Hai, aiyem kombek egen😎
Selamat siang, selamat membaca
❤❤❤.
.
.Fabian menatapku lekat dengan tangannya membelai pipiku. Mencium keningku lama kemudian menatapku lagi. "Aku tahu."
Mataku mengerjap menatapnya tidak mengerti.
"Aku tahu kamu selalu mengecek keadaanmu dengan testpack setelah kita bercinta."
Apa? Bagaimana dia bisa tahu?
Tangan Fabian terulur, menyelipkan anak rambutku ke belakang telinga. "Aku menemukan hasil testpack saat kakiku nggak sengaja menendang tempat sampah di kamar mandi kita."
Aku tidak bisa menjawab.
"Itu terjadi di hari Azka pulang dari rumah sakit."
Mataku melebar. Aku masih belum bisa merespon ucapannya.
"Awalnya aku kira kamu cuma ingin mencoba mencari tahu saja tapi sejak temuan itu aku sering melihatmu murung saat sendiri."
Rupanya dia menyadarinya.
"Sejak saat itu, aku selalu memeriksa tempat sampah di kamar mandi dan aku selalu menemukan hasil testpack di sana."
Tiba-tiba saja mataku memanas dan hidung sedikit tersumbat kemudian air mataku meleleh.
"Jangan menanggungnya sendiri," bisik Fabian sambil mengusap air mataku. "Kamu nggak usah terlalu memikirkan hasil testpack itu."
"Aku takut, Mas."
"Apa yang perlu ditakuti?"
"Aku takut kalau aku nggak bisa hamil."
"Kamu hanya belum hamil."
"Gimana kalau ternyata aku memang nggak bisa hamil?"
"Nggak usah mikir yang nggak-nggak."
Sekarang aku tergugu dalam pelukannya. Menumpahkan emosi yang bercokol di pikiranku akhir-akhir ini. Jika aku tidak hamil-hamil, apakah perasaan Fabian akan berubah padaku? Apakah mertuaku akan mempertimbangkan keberadaanku dalam keluarganya? Jelas aku takut. Bagaimana jika itu terjadi sekali lagi di dalam pernikahanku? Ataukah aku memang tidak ditakdirkan untuk bahagia?
"Hei." Fabian menghapus air mataku. Memaksaku menatapnya. "Kenapa kamu takut? Dengar, jika kamu belum hamil itu bukan sepenuhnya salah kamu. Aku juga ikut bertanggung jawab atas hal itu."
Aku menggeleng. "Tapi gimana kalau tetap aku yang disalahin, Mas?"
"Siapa yang akan menyalahkanmu?"
"Keluargamu mungkin?"
Fabian menggeleng tegas. "Aku yakin keluargaku nggak akan berpikiran picik seperti itu."
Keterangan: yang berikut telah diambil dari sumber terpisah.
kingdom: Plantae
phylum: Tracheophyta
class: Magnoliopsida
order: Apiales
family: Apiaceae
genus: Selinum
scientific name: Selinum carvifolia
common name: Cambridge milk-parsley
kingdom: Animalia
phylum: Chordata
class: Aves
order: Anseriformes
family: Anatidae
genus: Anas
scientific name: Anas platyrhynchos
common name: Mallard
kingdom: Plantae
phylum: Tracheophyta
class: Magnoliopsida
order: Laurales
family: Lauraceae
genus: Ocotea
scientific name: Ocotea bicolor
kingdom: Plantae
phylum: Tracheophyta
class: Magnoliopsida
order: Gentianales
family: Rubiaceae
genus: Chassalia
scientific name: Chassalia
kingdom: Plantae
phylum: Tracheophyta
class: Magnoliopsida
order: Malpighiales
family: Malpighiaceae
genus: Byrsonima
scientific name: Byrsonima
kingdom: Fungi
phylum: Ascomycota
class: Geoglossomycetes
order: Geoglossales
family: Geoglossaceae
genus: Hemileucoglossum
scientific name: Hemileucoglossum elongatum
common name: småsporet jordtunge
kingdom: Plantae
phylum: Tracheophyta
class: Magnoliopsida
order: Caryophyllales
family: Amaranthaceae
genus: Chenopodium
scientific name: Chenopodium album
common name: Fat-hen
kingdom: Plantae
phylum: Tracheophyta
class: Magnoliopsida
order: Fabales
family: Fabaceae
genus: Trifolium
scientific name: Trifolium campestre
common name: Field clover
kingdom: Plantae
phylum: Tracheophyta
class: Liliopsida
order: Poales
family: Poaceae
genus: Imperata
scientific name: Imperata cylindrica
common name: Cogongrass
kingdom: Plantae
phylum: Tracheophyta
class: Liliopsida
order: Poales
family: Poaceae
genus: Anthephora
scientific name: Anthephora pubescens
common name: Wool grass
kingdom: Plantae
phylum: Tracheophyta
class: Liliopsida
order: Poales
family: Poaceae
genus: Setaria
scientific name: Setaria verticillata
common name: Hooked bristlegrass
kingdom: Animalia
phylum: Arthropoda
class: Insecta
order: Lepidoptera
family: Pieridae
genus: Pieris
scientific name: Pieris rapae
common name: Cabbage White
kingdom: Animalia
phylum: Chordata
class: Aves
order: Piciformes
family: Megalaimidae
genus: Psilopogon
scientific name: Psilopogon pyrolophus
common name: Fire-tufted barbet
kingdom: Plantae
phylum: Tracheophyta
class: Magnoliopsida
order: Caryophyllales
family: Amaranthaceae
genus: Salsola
"Apa kamu juga akan ninggalin aku, Mas?"
Tidak menjawab, Fabian malah memelukku dan aku membalasnya dengan erat. Aku memang sudah tidak menangis. Tepatnya, air mataku seakan habis tapi aku merasa sesak di dada. Akankah aku berpisah dengannya lagi? Maka aku akan benar-benar sendiri.
Baginya mungkin ini bukan masalah serius yang harus dihadapi sekarang. Tapi bagiku sebagai wanita, hamil dan mengandung seorang anak adalah sebuah kehormatan yang paling tinggi. Apalagi dulunya aku diremehkan karena tidak kunjung hamil. Pastilah itu akan menjadi bahasan untuk hidupku.
Pernah hamil pun juga tidak membuat posisiku aman. Keguguran tidak membuktikan bahwa aku wanita yang bisa hamil. Justru keguguran itu membuatku terpojok mengenai kondisi tubuhku yang bisa saja lemah dan tidak dapat mengandung.
KAMU SEDANG MEMBACA
Mine (End)
RomanceBertemu mantan bukanlah hal yang ku inginkan saat ini. Mengapa harus bertemu lagi dengannya sekarang? Lebih tepatnya, mengapa kami baru bertemu lagi? Seketika aku ketakutan. Takut, rasa yang ku kubur dalam-dalam kembali muncul di permukaan dan memb...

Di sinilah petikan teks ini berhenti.